(Extracted entries)
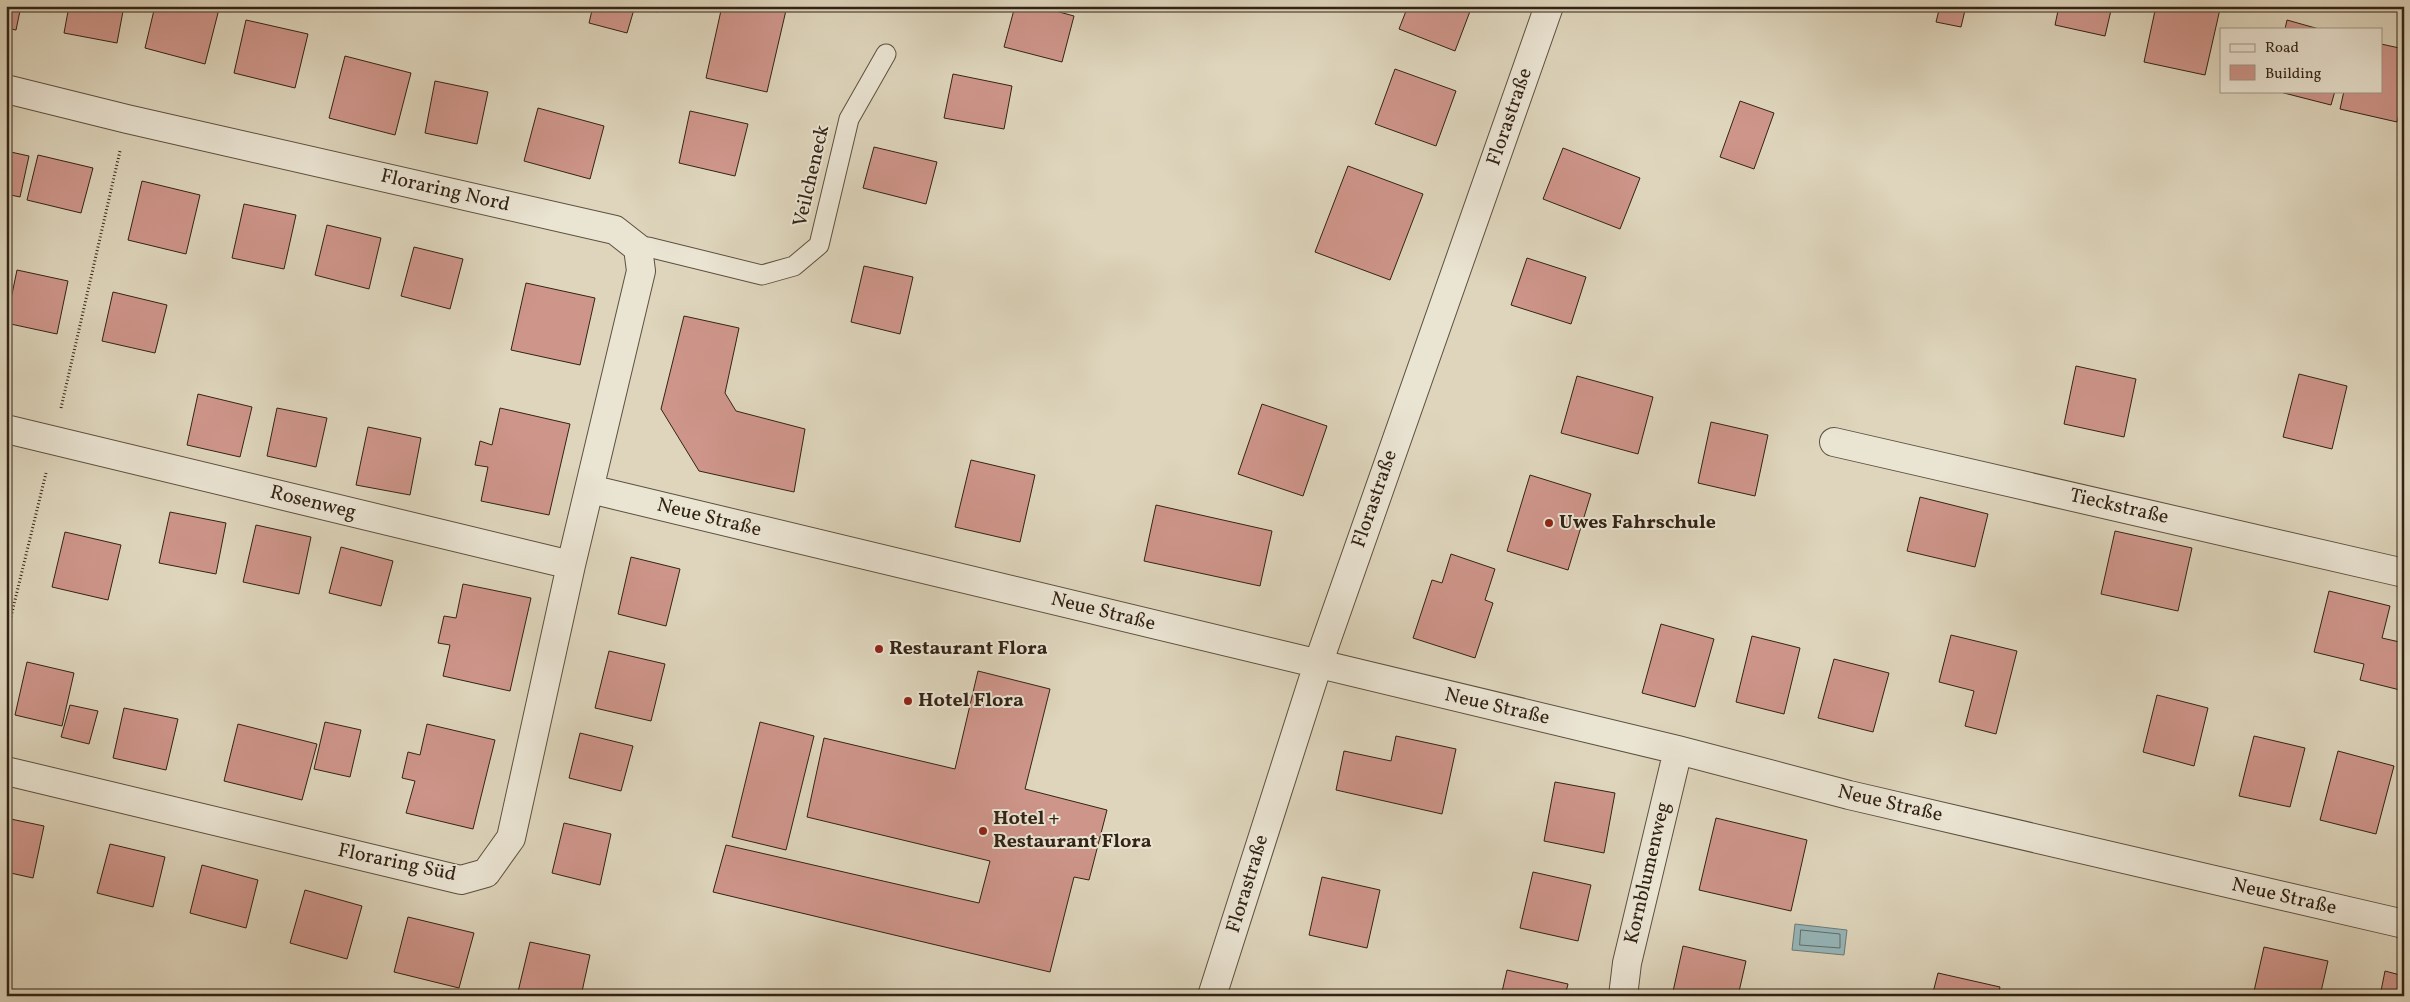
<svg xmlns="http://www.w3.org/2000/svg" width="2410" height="1002" font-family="Vollkorn,serif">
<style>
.water{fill:#96b6b9;stroke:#6e7b77}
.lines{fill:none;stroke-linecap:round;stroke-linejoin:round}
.shore{stroke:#646c67;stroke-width:1}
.building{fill:#ce958a;stroke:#322315}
.service-casing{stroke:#5d503f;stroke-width:21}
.minor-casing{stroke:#5d503f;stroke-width:30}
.path{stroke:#322315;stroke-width:3;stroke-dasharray:1 2.5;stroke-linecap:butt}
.service{stroke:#eae4d3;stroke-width:19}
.minor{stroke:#eae4d3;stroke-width:28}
.poi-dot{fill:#8f2418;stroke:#eae4d3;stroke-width:2}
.labels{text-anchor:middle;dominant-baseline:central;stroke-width:4;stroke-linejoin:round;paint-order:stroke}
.street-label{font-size:20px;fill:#322315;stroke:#eae4d3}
.poi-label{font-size:20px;font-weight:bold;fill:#322315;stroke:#eae4d3;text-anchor:start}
</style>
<rect width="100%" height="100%" fill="#ded5bc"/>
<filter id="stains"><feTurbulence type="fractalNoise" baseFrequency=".004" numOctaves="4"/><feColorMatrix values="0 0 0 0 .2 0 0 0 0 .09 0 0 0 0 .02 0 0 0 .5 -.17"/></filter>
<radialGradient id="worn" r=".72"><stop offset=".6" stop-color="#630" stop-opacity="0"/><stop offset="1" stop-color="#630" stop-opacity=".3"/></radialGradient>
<path class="water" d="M1795,924l52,6 -3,25 -52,-5z"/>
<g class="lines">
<path class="shore" d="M1801,930l39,4v14l-40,-3z"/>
</g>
<path class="building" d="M6,6h15l-5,24 -10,-2z
M69,6h55l-7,37 -53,-10z
M155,6h54l10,3 -14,55 -60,-16z
M593,6h66l-2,6 -22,-6 -8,27 -38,-10z
M722,6h65l-20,86 -61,-14z
M1015,6h22l37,10 -12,46 -58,-15z
M1408,6h64l-17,45 -56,-22z
M1940,6h26l-5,21 -25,-5z
M2059,6h53l-7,30 -50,-11z
M2156,6h54l10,3 -15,66 -61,-13z
M246,20l62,14 -13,54 -61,-15z
M2287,20l32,9h-34z
M2381,44l23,5v46l-7,27 -57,-13 4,-18h37z
M345,56l66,17 -16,62 -66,-17z
M1395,69l61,22 -20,55 -61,-22z
M953,74l59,12 -8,43 -60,-11z
M435,81l53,11 -11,52 -52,-11z
M2276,91h59l-4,14z
M1740,101l34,12 -20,56 -34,-12z
M538,108l66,18 -14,53 -66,-18z
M690,111l58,13 -13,52 -56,-13z
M874,147l63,15 -11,42 -63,-16z
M1563,148l77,30 -20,51 -77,-30z
M6,151l23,5 -9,41 -14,-3z
M38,155l55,13 -12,45 -54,-13z
M1348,166l75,28 -33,86 -75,-28z
M142,181l58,14 -14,59 -58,-14z
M244,204l52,11 -12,54 -52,-11z
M327,225l54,13 -12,51 -54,-14z
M414,247l49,12 -13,50 -49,-13z
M1527,258l59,19 -15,47 -60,-19z
M864,266l49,11 -13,57 -49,-12z
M17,270l51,11 -11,53 -51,-11z
M526,283l69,15 -15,67 -69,-15z
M113,292l54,13 -12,48 -53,-12z
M684,316l55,12 -14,65 11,18 69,18 -11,63 -95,-21 -38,-62z
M2076,366l60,13 -12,58 -60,-13z
M2299,374l48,12 -15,63 -49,-12z
M1577,376l76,21 -15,57 -77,-21z
M198,394l54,13 -12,50 -53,-12z
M1262,404l65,22 -24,70 -65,-22z
M277,408l50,10 -11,49 -49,-11z
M500,408l70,16 -21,91 -68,-14 7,-34 -13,-2 5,-24 12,4z
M1711,422l57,13 -13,61 -57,-13z
M368,427l53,11 -11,57 -54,-10z
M971,460l64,15 -15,67 -65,-15z
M1530,475l61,19 -23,76 -61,-19z
M1920,497l68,17 -13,53 -68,-16z
M1156,505l116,26 -12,55 -116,-25z
M170,512l56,11 -10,51 -57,-11z
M6,516l5,1 -5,18z
M256,525l55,12 -12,57 -56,-12z
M2115,531l77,17 -14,63 -77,-17z
M65,532l56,13 -13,55 -56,-13z
M341,547l52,14 -12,45 -52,-13z
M1451,554l44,15 -10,31 8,3 -18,55 -62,-20 19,-58 10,3z
M631,557l49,12 -14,57 -48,-12z
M463,584l68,14 -21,93 -67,-15 7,-31 -12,-2 6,-27 12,2z
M2329,591l61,15 -8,32 22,5v48l-44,-11 4,-16 -50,-12z
M1661,624l53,15 -19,68 -53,-14z
M1951,635l66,16 -21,83 -31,-8 9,-35 -35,-9z
M1752,636l48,12 -16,66 -48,-12z
M609,651l56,13 -14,57 -56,-13z
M1834,659l55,14 -16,59 -55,-14z
M27,662l47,11 -12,53 -47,-11z
M978,671l72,18 -25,100 82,21 -18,70 -15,-3 -24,95 -337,-80 13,-47 253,58 11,-42 -183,-44 17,-79 131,31z
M2157,695l51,13 -14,58 -51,-14z
M70,705l28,6 -9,33 -28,-7z
M124,708l54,11 -12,51 -53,-12z
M325,722l36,8 -11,47 -36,-8z
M760,722l54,14 -28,114 -54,-13z
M238,724l79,20 -15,56 -78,-19z
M427,724l68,16 -22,89 -67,-16 9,-32 -13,-3 6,-26 12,3z
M580,733l53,13 -12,45 -52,-13z
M1396,736l60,13 -14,65 -106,-24 8,-39 47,10z
M2254,736l51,12 -15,59 -51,-11z
M2338,751l56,15 -18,68 -56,-14z
M1555,782l60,11 -11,60 -60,-12z
M6,818l38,8 -11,52 -27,-6z
M1716,818l91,22 -16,71 -92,-21z
M564,823l47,11 -11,51 -48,-12z
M110,844l55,13 -12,50 -56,-14z
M202,865l56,15 -12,48 -56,-15z
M1533,872l58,13 -13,56 -58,-13z
M1322,877l58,13 -13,58 -58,-13z
M305,890l57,16 -15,53 -57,-16z
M408,917l66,16 -15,55 -65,-16z
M530,942l60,13 -9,41h-64z
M1683,946l63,15 -8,35h-66z
M2264,947l64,14 -8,35h-67z
M1507,970l61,14 -3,12h-64z
M2385,971l19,5v20h-24z
M1938,973l62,14 -2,9h-66z"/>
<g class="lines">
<defs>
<path id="service" d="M638,248l10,-1 114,28 32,-9 25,-21 30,-126 37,-65"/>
<path id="minor" d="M6,89l121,30 488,111 23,18 3,23 -70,294 -60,273 -25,35 -25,7 -455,-109
M6,429l565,136
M1834,442l570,131
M590,489l1088,261 171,45 555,129
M1212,996l106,-332 231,-658
M1623,996l4,-33 51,-213"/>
</defs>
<use href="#service" class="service-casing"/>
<use href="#minor" class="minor-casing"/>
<path class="path" d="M61,408l59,-257
M6,637l40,-164"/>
<use href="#service" class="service"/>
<use href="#minor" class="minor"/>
</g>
<g class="poi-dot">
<circle cx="1549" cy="523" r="5"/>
<circle cx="879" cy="649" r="5"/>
<circle cx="908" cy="701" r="5"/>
<circle cx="983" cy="831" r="5"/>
</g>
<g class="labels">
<g class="street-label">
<text transform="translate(1510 117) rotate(-71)">Florastraße</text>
<text transform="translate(812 176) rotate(-77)">Veilcheneck</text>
<text transform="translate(445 191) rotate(13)">Floraring Nord</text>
<text transform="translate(1375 499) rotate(-71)">Florastraße</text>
<text transform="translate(313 503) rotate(14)">Rosenweg</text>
<text transform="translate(2119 507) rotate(13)">Tieckstraße</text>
<text transform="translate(709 518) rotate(14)">Neue Straße</text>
<text transform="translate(1103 612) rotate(14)">Neue Straße</text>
<text transform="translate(1497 707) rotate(13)">Neue Straße</text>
<text transform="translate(1890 804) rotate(13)">Neue Straße</text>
<text transform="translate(397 863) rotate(12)">Floraring Süd</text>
<text transform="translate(1648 873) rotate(-77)">Kornblumenweg</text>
<text transform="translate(1248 884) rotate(-73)">Florastraße</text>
<text transform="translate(2284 897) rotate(13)">Neue Straße</text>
</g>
<g class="poi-label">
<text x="1559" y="523">Uwes Fahrschule</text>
<text x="889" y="649">Restaurant Flora</text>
<text x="918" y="701">Hotel Flora</text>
<text x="993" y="819">Hotel +<tspan x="993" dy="23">Restaurant Flora</tspan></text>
</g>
</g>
<rect width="2410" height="1002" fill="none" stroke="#ded5bc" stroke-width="25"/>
<rect x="8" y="8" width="2395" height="987" fill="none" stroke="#322315" stroke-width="2.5"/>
<rect x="12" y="12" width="2385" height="977" fill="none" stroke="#322315"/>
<rect x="2220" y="28" width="162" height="65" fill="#eae4d3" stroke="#a09787"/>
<rect x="2230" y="44" width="25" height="8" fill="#eae4d3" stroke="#a09787"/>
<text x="2265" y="52" font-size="15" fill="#322315">Road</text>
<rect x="2230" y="65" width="25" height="15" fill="#ce958a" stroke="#a09787"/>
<text x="2265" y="78" font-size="15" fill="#322315">Building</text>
<rect width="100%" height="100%" filter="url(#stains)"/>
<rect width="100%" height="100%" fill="url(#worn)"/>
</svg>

(Try it) Find the word "round" in the records, and report each line that has it.

(Answer to this problem)
.lines{fill:none;stroke-linecap:round;stroke-linejoin:round}
.labels{text-anchor:middle;dominant-baseline:central;stroke-width:4;stroke-linejoin:round;paint-order:stroke}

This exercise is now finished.